Written instruction: Each entry below is to be transcribed exactly.

Records for the exercise:
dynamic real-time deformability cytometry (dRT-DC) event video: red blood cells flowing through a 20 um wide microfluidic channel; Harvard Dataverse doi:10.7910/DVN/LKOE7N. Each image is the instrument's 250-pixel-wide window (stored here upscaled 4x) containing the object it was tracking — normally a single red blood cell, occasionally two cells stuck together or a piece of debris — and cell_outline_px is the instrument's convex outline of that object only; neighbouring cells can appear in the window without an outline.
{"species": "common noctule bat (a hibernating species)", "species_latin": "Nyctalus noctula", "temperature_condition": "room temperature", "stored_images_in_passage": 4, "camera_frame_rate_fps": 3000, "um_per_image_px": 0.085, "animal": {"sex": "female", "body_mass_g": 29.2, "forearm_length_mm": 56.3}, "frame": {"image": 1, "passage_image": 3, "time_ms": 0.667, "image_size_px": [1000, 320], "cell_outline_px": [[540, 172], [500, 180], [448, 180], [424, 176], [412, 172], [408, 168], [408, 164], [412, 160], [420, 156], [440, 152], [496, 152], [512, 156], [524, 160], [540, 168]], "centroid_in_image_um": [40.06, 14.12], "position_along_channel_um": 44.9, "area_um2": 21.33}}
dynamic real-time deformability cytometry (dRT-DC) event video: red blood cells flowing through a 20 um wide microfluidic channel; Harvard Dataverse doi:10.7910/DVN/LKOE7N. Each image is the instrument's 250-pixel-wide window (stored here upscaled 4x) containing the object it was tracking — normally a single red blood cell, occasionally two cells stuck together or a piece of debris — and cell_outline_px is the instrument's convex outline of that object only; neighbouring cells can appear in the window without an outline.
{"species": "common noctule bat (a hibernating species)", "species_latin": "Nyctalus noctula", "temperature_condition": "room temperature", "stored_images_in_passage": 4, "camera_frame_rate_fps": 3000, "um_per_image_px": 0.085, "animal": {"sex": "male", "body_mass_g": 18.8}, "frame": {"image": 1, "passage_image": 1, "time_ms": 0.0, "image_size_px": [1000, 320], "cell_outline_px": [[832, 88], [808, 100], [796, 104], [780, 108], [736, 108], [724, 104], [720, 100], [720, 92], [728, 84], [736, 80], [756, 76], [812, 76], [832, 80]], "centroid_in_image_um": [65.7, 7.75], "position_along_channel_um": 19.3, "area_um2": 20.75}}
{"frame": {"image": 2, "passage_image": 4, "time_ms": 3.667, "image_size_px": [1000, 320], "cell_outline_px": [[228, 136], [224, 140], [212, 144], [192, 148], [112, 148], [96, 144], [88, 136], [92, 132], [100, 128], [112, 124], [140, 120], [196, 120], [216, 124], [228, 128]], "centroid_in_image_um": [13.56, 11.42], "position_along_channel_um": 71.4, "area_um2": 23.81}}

Correct result:
dynamic real-time deformability cytometry (dRT-DC) event video: red blood cells flowing through a 20 um wide microfluidic channel; Harvard Dataverse doi:10.7910/DVN/LKOE7N. Each image is the instrument's 250-pixel-wide window (stored here upscaled 4x) containing the object it was tracking — normally a single red blood cell, occasionally two cells stuck together or a piece of debris — and cell_outline_px is the instrument's convex outline of that object only; neighbouring cells can appear in the window without an outline.
{"species": "common noctule bat (a hibernating species)", "species_latin": "Nyctalus noctula", "temperature_condition": "room temperature", "stored_images_in_passage": 4, "camera_frame_rate_fps": 3000, "um_per_image_px": 0.085, "animal": {"sex": "female", "body_mass_g": 29.2, "forearm_length_mm": 56.3}, "frame": {"image": 1, "passage_image": 3, "time_ms": 0.667, "image_size_px": [1000, 320], "cell_outline_px": [[540, 172], [500, 180], [448, 180], [424, 176], [412, 172], [408, 168], [408, 164], [412, 160], [420, 156], [440, 152], [496, 152], [512, 156], [524, 160], [540, 168]], "centroid_in_image_um": [40.06, 14.12], "position_along_channel_um": 44.9, "area_um2": 21.33}}
dynamic real-time deformability cytometry (dRT-DC) event video: red blood cells flowing through a 20 um wide microfluidic channel; Harvard Dataverse doi:10.7910/DVN/LKOE7N. Each image is the instrument's 250-pixel-wide window (stored here upscaled 4x) containing the object it was tracking — normally a single red blood cell, occasionally two cells stuck together or a piece of debris — and cell_outline_px is the instrument's convex outline of that object only; neighbouring cells can appear in the window without an outline.
{"species": "common noctule bat (a hibernating species)", "species_latin": "Nyctalus noctula", "temperature_condition": "room temperature", "stored_images_in_passage": 4, "camera_frame_rate_fps": 3000, "um_per_image_px": 0.085, "animal": {"sex": "male", "body_mass_g": 18.8}, "frame": {"image": 1, "passage_image": 1, "time_ms": 0.0, "image_size_px": [1000, 320], "cell_outline_px": [[832, 88], [808, 100], [796, 104], [780, 108], [736, 108], [724, 104], [720, 100], [720, 92], [728, 84], [736, 80], [756, 76], [812, 76], [832, 80]], "centroid_in_image_um": [65.7, 7.75], "position_along_channel_um": 19.3, "area_um2": 20.75}}
{"frame": {"image": 2, "passage_image": 4, "time_ms": 3.667, "image_size_px": [1000, 320], "cell_outline_px": [[228, 136], [224, 140], [212, 144], [192, 148], [112, 148], [96, 144], [88, 136], [92, 132], [100, 128], [112, 124], [140, 120], [196, 120], [216, 124], [228, 128]], "centroid_in_image_um": [13.56, 11.42], "position_along_channel_um": 71.4, "area_um2": 23.81}}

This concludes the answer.